Der Turm ist auf einem kleinen Felskopf aufgesetzt, und zwar in der Art, dass die Außenmauer ca. 70 cm vor dem Felskopf steht. Dadurch entsteht zwischen Mauer und Felsen ein schmaler Spalt. Wenn man nun in diesen hinuntersteigt zeigt sich, dass der Felsen unten zurückspringt und so zusammen mit der Außenmauer eine kleine Höhle bildet.

Der Turm hat bis auf ein winziges Fensterchen an der Südseite keinerlei Öffnungen. Wie beim Bergfried sind auch hier die unteren zwei Geschosse aus größeren Bruchsteinen errichtet, das darüber liegende aus kleinteiligem Bruchsteinmauerwerk mit viel Mörtel. Im Sechseckturm wie auch beim Bergfried sind horizontal Holzstämme von ca. 20 cm Durchmesser als Maueranker eingemauert, wohl um dem Mauerwerk  mehr Festigkeit zu geben. Diese Stämme liegen teilweise frei und sind noch erstaunlich gut erhalten, zeigen aber durchwegs Brandspuren.

Fenster am östlichen Ringmauerstück doubliertes Mauerwerk doubliertes Mauerwerk

Ungefähr 10 Meter östlich des Sechseckturmes steht, von diesem durch eine tiefe Felsspalte getrennt, ein ca. 6 Meter langes Mauerstück. Das Mauerstück wurde mehrfach doubliert und hat insgesamt eine Mauerstärke von ca. 200 cm. Innen an dieses Mauerstück war ein Gebäude angebaut.

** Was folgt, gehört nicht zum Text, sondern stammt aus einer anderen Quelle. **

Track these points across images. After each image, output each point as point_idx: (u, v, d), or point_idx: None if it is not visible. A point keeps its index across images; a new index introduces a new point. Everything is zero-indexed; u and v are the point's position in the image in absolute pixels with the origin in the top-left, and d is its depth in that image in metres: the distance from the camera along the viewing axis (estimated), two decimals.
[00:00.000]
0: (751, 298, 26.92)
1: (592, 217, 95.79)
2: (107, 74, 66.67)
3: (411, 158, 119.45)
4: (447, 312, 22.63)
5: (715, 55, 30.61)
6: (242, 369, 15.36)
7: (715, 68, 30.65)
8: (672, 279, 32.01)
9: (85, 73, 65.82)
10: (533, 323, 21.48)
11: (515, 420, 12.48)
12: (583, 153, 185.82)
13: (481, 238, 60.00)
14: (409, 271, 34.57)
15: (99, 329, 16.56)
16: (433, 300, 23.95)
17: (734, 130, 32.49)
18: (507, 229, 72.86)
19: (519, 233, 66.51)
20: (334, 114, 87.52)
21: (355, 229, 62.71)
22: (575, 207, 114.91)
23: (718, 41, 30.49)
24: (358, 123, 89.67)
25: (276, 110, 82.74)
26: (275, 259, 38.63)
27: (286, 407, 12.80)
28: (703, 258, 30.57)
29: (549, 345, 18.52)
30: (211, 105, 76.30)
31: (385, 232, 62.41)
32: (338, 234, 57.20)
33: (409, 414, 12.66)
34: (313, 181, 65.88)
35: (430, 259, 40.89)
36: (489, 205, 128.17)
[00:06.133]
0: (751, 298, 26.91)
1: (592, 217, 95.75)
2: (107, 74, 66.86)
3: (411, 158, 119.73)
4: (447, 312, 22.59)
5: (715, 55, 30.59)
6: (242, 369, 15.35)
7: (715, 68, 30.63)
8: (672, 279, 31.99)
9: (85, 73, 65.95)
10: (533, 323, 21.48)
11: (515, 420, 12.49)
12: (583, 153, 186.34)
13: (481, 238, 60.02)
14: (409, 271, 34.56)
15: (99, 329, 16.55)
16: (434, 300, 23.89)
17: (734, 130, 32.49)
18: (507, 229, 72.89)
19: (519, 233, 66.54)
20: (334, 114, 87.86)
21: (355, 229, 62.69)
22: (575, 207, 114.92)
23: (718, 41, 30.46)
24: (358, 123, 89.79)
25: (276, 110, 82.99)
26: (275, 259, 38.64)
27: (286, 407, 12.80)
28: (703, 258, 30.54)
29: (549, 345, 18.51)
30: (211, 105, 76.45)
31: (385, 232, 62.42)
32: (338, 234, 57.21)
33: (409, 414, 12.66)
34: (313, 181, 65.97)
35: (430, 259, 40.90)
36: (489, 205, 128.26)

Die Maueransätze, Balkenlöcher, ein Mauerrücksprung in ca. 3 Metern Höhe für eine Zwischendecke, sowie ein kleines Fensterchen sind noch zu erkennen.

Wo der Zugang zur Burg gelegen ist, kann man heute nicht mehr sagen, weil der gesamte Ostteil der Burg völlig verschwunden sind. Dem Gelände nach zu schließen führte der Burgweg über den breiten, flachen Sattel der den Burgfelsen vom anschließenden Gebirge trennt und dann von Osten oder Nordosten in die Burg. An dieser Stelle scheint der Burgfelsen händisch zu einer senkrechten Fläche abgeschlagen worden zu sein.

Im Burghof findet man noch eine kreisrunde Vertiefung, vielleicht eine Zisterne, vielleicht nur das Wurzelloch eines verschwundenen Baumes. Fast alle in der Ruine stehenden Bäume sind angekohlt, was darauf hinweist, dass der Ort extrem Blitzschlag gefährdet ist.
 

Wegbeschreibung:  Von der Ruine Kammerstein, weiter über den markierten "Rittersteig" etwa 30 Minuten steil bergauf.